:: DATA ::
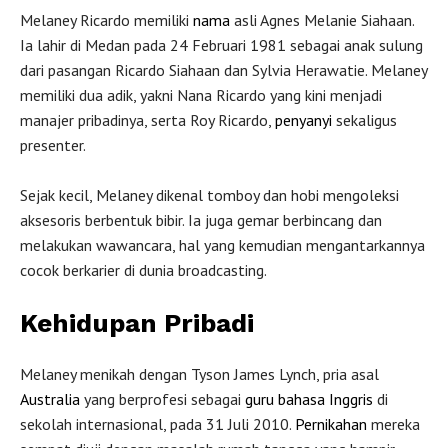
Melaney Ricardo memiliki
nama
asli Agnes Melanie Siahaan.
Ia lahir di Medan pada 24 Februari 1981 sebagai anak sulung
dari pasangan Ricardo Siahaan dan Sylvia Herawatie. Melaney
memiliki dua adik, yakni Nana Ricardo yang kini menjadi
manajer pribadinya, serta Roy Ricardo,
penyanyi
sekaligus
presenter.
Sejak kecil, Melaney dikenal tomboy dan hobi mengoleksi
aksesoris berbentuk bibir. Ia juga gemar berbincang dan
melakukan wawancara, hal yang kemudian mengantarkannya
cocok berkarier di dunia broadcasting.
Kehidupan Pribadi
Melaney menikah dengan Tyson James Lynch, pria asal
Australia
yang berprofesi sebagai
guru
bahasa
Inggris
di
sekolah internasional, pada 31 Juli 2010.
Pernikahan
mereka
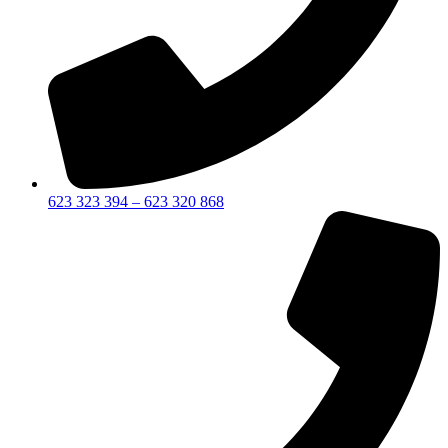
623 323 394 – 623 320 868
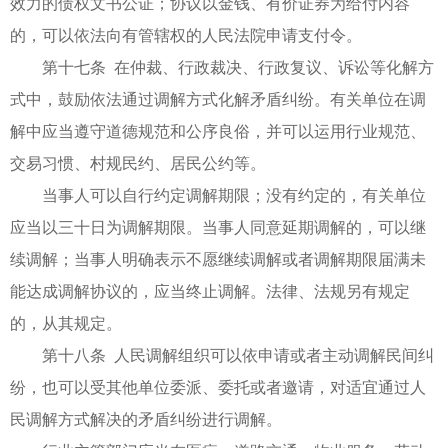
效力的债权文书公证；协议以金钱、有价证券为给付内容
的，可以依法向有管辖权的人民法院申请支付令。
第十七条 在仲裁、行政裁决、行政复议、诉讼等化解方
式中，鼓励依法通过调解方式化解矛盾纠纷。有关单位在调
解中应当遵守道德规范和公序良俗，并可以运用行业规范、
交易习惯、村规民约、居民公约等。
当事人可以自行约定调解期限；没有约定的，有关单位
应当以三十日为调解期限。当事人同意延期调解的，可以继
续调解；当事人明确表示不愿继续调解或者调解期限届满未
能达成调解协议的，应当终止调解。法律、法规另有规定
的，从其规定。
第十八条 人民调解组织可以依申请或者主动调解民间纠
纷，也可以受其他单位委派、委托或者邀请，对适宜通过人
民调解方式解决的矛盾纠纷进行调解。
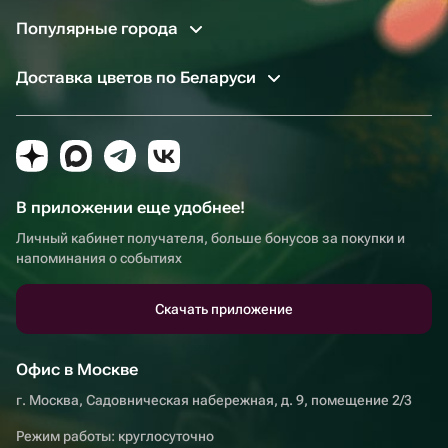
Популярные города
Доставка цветов по Беларуси
В приложении еще удобнее!
Личный кабинет получателя, больше бонусов за покупки и
напоминания о событиях
Скачать приложение
Офис в Москве
г. Москва, Садовническая набережная, д. 9, помещение 2/3
Режим работы: круглосуточно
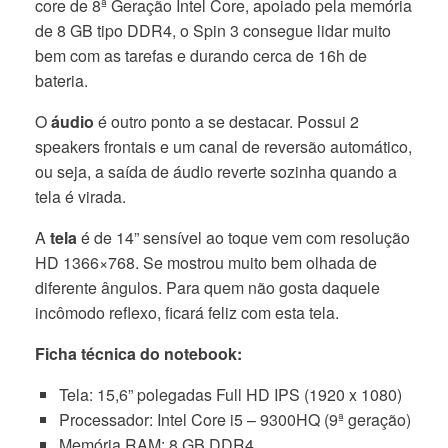
core de 8ª Geração Intel Core, apoiado pela memória
de 8 GB tipo DDR4, o Spin 3 consegue lidar muito
bem com as tarefas e durando cerca de 16h de
bateria.
O
áudio
é outro ponto a se destacar. Possui 2
speakers frontais e um canal de reversão automático,
ou seja, a saída de áudio reverte sozinha quando a
tela é virada.
A
tela
é de 14” sensível ao toque vem com resolução
HD 1366×768. Se mostrou muito bem olhada de
diferente ângulos. Para quem não gosta daquele
incômodo reflexo, ficará feliz com esta tela.
Ficha técnica do notebook:
Tela: 15,6” polegadas Full HD IPS (1920 x 1080)
Processador: Intel Core i5 – 9300HQ (9ª geração)
Memória RAM: 8 GB DDR4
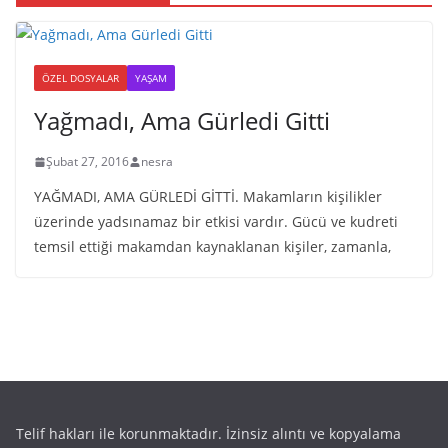
ÖZEL DOSYALAR
YAŞAM
Yağmadı, Ama Gürledi Gitti
Şubat 27, 2016
nesra
YAĞMADI, AMA GÜRLEDİ GİTTİ. Makamların kişilikler
üzerinde yadsınamaz bir etkisi vardır. Gücü ve kudreti
temsil ettiği makamdan kaynaklanan kişiler, zamanla,
Telif hakları ile korunmaktadır. İzinsiz alıntı ve kopyalama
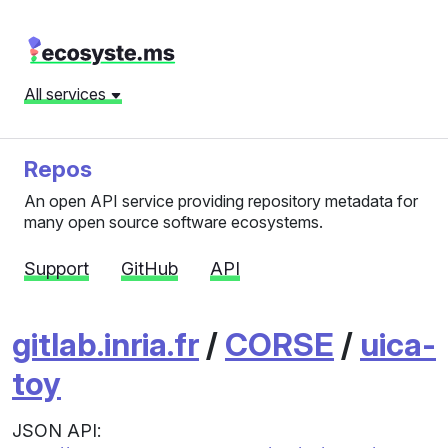
All services
Repos
An open API service providing repository metadata for
many open source software ecosystems.
Support
GitHub
API
gitlab.inria.fr
/
CORSE
/
uica-
toy
JSON API:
:::
AIM OF THE TASK:
Could the entries be output exactly as written, but without their images?

RESULT OF THE TASK:
Melaney Ricardo memiliki
nama
asli Agnes Melanie Siahaan.
Ia lahir di Medan pada 24 Februari 1981 sebagai anak sulung
dari pasangan Ricardo Siahaan dan Sylvia Herawatie. Melaney
memiliki dua adik, yakni Nana Ricardo yang kini menjadi
manajer pribadinya, serta Roy Ricardo,
penyanyi
sekaligus
presenter.
Sejak kecil, Melaney dikenal tomboy dan hobi mengoleksi
aksesoris berbentuk bibir. Ia juga gemar berbincang dan
melakukan wawancara, hal yang kemudian mengantarkannya
cocok berkarier di dunia broadcasting.
Kehidupan Pribadi
Melaney menikah dengan Tyson James Lynch, pria asal
Australia
yang berprofesi sebagai
guru
bahasa
Inggris
di
sekolah internasional, pada 31 Juli 2010.
Pernikahan
mereka
623 323 394 – 623 320 868
效力的债权文书公证；协议以金钱、有价证券为给付内容
的，可以依法向有管辖权的人民法院申请支付令。
第十七条 在仲裁、行政裁决、行政复议、诉讼等化解方
式中，鼓励依法通过调解方式化解矛盾纠纷。有关单位在调
解中应当遵守道德规范和公序良俗，并可以运用行业规范、
交易习惯、村规民约、居民公约等。
当事人可以自行约定调解期限；没有约定的，有关单位
应当以三十日为调解期限。当事人同意延期调解的，可以继
续调解；当事人明确表示不愿继续调解或者调解期限届满未
能达成调解协议的，应当终止调解。法律、法规另有规定
的，从其规定。
第十八条 人民调解组织可以依申请或者主动调解民间纠
纷，也可以受其他单位委派、委托或者邀请，对适宜通过人
民调解方式解决的矛盾纠纷进行调解。
Популярные города
Доставка цветов по Беларуси
В приложении еще удобнее!
Личный кабинет получателя, больше бонусов за покупки и
напоминания о событиях
Скачать приложение
Офис в Москве
г. Москва, Садовническая набережная, д. 9, помещение 2/3
Режим работы: круглосуточно
core de 8ª Geração Intel Core, apoiado pela memória
de 8 GB tipo DDR4, o Spin 3 consegue lidar muito
bem com as tarefas e durando cerca de 16h de
bateria.
O
áudio
é outro ponto a se destacar. Possui 2
speakers frontais e um canal de reversão automático,
ou seja, a saída de áudio reverte sozinha quando a
tela é virada.
A
tela
é de 14” sensível ao toque vem com resolução
HD 1366×768. Se mostrou muito bem olhada de
diferente ângulos. Para quem não gosta daquele
incômodo reflexo, ficará feliz com esta tela.
Ficha técnica do notebook:
Tela: 15,6” polegadas Full HD IPS (1920 x 1080)
Processador: Intel Core i5 – 9300HQ (9ª geração)
Memória RAM: 8 GB DDR4
ÖZEL DOSYALAR
YAŞAM
Yağmadı, Ama Gürledi Gitti
Şubat 27, 2016
nesra
YAĞMADI, AMA GÜRLEDİ GİTTİ. Makamların kişilikler
üzerinde yadsınamaz bir etkisi vardır. Gücü ve kudreti
temsil ettiği makamdan kaynaklanan kişiler, zamanla,
Telif hakları ile korunmaktadır. İzinsiz alıntı ve kopyalama
All services
Repos
An open API service providing repository metadata for
many open source software ecosystems.
Support
GitHub
API
gitlab.inria.fr
/
CORSE
/
uica-
toy
JSON API:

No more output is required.